Virginia Postrel links to a piece by Meghan Daum in which she wonders why more women seem to talk like little girls these days. Bob Corff, a speech coach quoted in the article, makes a broader point about men and women:
Corff thinks a high-pitched voice that rises at the end of sentences signifies a lack of accountability for one's words. He also pointed out that in a culture that tends to have a hair-trigger reaction to even the mildest form of dissent, speaking with authority can be a dangerous prospect. "Years ago, people prided themselves on communicating," Corff said. "Today, they're afraid they'll get in trouble for saying the wrong thing.
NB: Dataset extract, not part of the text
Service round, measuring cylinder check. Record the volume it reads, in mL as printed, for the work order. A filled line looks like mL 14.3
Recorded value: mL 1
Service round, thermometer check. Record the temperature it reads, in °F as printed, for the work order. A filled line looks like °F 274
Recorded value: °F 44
When your speech dies away or goes up at the ends of phrases, you're saying, 'I'm not sure what I mean,' and sometimes people feel safer that way."
I've noticed both the high-pitched, chipmunk voices in supposedly grown women and the rising inflection at the end of every sentence in both sexes.
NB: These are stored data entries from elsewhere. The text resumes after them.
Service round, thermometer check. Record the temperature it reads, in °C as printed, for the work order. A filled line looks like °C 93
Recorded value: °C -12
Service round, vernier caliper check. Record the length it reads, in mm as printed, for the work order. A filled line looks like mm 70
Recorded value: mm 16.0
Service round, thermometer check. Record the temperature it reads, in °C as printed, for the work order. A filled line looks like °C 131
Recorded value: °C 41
The Betty Boop voices are probably bound up in the female sex's desire to attract men. They have the perverse idea that talking like a child is more attractive, and it probably is for many young men. A woman who talks like a confident, grown-up woman can be intimidating to a man of low self-esteem. Perhaps the women who speak girly talk are women of low self-esteem seeking someone at their level.
Ayn Rand made a fascinating comment in one of her question and answer sessions that the idea that a woman loses sexual desirability when she ages is a holdover from the middle ages. In the middle ages, when people did not live long, a woman was getting old at 20. As capitalism extends life, I certainly hope our culture revises its thinking about mature women being sexually desirable. It would be a shame if women spent four fifths of their lives being ignored by men. With the current generation of young women talking like Helen Kane, we seem to have taken a step backward.
The habit of making statements sound like questions is, I think, tied into our increasing conformism and the decline of the virtue of independence. When someone turns a statement into a question, he is signaling, "I'm not making a flat statement of what I think, but if you give me a sign you agree, then we'll go with it." This is a person who is more interested in agreement and getting along with other people than in identifying the facts of reality.
Somehow I can't hear John Galt saying, "Er, A is A? Like, existence exists?"